Help cleaning white noise from an audio file

Posted:
in Genius Bar edited January 2014
My favorite version of Rachmaninoff's No.3 is performed by Rafael Orozco. The problem is that every version of Orozco's performance contains excessive white noise. To experience this yourself, search for "Rafael Orozco" in the iTunes music store and play the preview for Piano Concerto No. 3 (17:29 track length).



First, I have listened to many versions of the Rach 3, and I think Orozco's version is the absolute best interpretation IMO. I have tried using Amadeus to get rid of this white noise, but the resulting file sounds horrible.



Can anyone recommend an audio cleaner program that doesn't degrade the quality of the sound?

I have Windows XP running in parallels, so feel free to recommend any Windows only programs.

Comments

  • Reply 1 of 8
    by definition, a white noise contains randomly audio of ALL frequencies.. so, I have absolutely no clue, how you want to remove white noise from an audio source WITHOUT affecting the overall quality of the piece...??



    usually, for removing specific sounds, you use an equilizer with some high emphasis - but that is for specific freq, as a constant deep humming etc...



    http://www.bias-inc.com/products/soundsoappro/

    is some "intelligent" audio cleaner, you can teach it, what part of audio you want to be erased.. but a white noise... ?
  • Reply 2 of 8
    slugheadslughead Posts: 1,169member
    I've tried soundsoap, it's pretty good but it's probably not a good bet for music
  • Reply 3 of 8
    shetlineshetline Posts: 4,695member
    Quote:
    Originally Posted by Neruda


    Can anyone recommend an audio cleaner program that doesn't degrade the quality of the sound?



    Unfortunately, there is no such thing.

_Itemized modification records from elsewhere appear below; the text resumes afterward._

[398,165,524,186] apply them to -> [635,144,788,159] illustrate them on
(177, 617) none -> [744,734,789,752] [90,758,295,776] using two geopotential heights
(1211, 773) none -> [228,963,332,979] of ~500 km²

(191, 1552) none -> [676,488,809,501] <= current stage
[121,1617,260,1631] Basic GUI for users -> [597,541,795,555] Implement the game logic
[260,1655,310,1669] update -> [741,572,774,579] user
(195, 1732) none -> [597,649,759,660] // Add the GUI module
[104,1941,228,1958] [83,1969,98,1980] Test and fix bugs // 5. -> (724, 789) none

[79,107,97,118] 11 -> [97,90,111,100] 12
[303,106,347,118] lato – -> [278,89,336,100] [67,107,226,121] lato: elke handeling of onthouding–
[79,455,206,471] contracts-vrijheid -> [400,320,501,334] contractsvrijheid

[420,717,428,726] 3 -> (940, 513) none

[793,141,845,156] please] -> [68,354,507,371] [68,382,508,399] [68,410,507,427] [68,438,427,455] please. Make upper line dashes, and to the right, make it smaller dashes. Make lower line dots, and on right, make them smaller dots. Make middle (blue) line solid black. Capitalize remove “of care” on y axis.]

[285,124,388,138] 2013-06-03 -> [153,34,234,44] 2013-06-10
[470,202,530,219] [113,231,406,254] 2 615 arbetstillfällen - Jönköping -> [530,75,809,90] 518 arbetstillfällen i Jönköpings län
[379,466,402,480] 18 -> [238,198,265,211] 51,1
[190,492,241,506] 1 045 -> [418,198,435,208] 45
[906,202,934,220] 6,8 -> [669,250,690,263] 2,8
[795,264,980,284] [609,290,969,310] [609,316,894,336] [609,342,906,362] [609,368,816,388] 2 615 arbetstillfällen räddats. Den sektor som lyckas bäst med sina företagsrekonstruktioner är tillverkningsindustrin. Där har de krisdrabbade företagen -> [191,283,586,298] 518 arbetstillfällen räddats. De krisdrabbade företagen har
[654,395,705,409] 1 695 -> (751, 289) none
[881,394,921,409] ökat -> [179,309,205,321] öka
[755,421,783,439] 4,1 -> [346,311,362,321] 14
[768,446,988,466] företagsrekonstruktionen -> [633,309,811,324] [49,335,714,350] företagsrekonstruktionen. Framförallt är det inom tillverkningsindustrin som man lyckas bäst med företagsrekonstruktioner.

The best you can hope for is to minimize the degradation that will occur, and to get a convincing simulation of what the music behind the noise would sound like without that noise.



    I use Amadeus, but I've only played with it's noise reduction a little bit. To do a really good job on this kind of material (I gave that sample track you mentioned a listen), I can't recommend a specific product (I haven't been following this stuff lately), but I'd guess that you'd need some fairly sophisticated pro software. In my experience nearly all consumer-grade noise reduction is crap, often little more than a high-frequency filter.
  • Reply 4 of 8
    Quote:
    Originally Posted by shetline


    In my experience nearly all consumer-grade noise reduction is crap.



    But if you ever go PRO, there's WAVES (http://www.waves.com/content.asp?id=2027) - costs a lot, worth the money.
  • Reply 5 of 8
    Quote:
    Originally Posted by Chris_here


    But if you ever go PRO, there's WAVES (http://www.waves.com/content.asp?id=2027) - costs a lot, worth the money.



    I didn't spend enough time at the site to figure out all of the pricing schemes and pricing bundles, but it's $800 just for the noise-reduction plug-in, which has to plug into an even more expensive piece of software to do anything for you.



    A bit hard to justify for mere personal use. \
  • Reply 6 of 8
    MarvinMarvin Posts: 15,322moderator
    It's very difficult. The best result I got was to use Audacity and you can apply a filter to the audio. I used the RIAA set and it seemed to clean up almost all the noise but the sound was noticeably different. You can manually adjust the set but it would have been nice if you could dampen it.
  • Reply 7 of 8
    Quote:
    Originally Posted by shetline


    A bit hard to justify for mere personal use. \



    He didn't mention his financial background. Looks like you know more about the OP's situation than I do.
  • Reply 8 of 8
    mr. hmr. h Posts: 4,870member
    try SoundHack (free, need stuffit expander to expand .hqx), whose documentation can be found here.



    It has a feature which can be used for noise reduction (see the documentation), I have no idea how it compares to Amadeus or Audacity but it's worth a shot.



    If you've got an uncompressed version of the track (for example from CD) use that as the source rather than using a compressed version.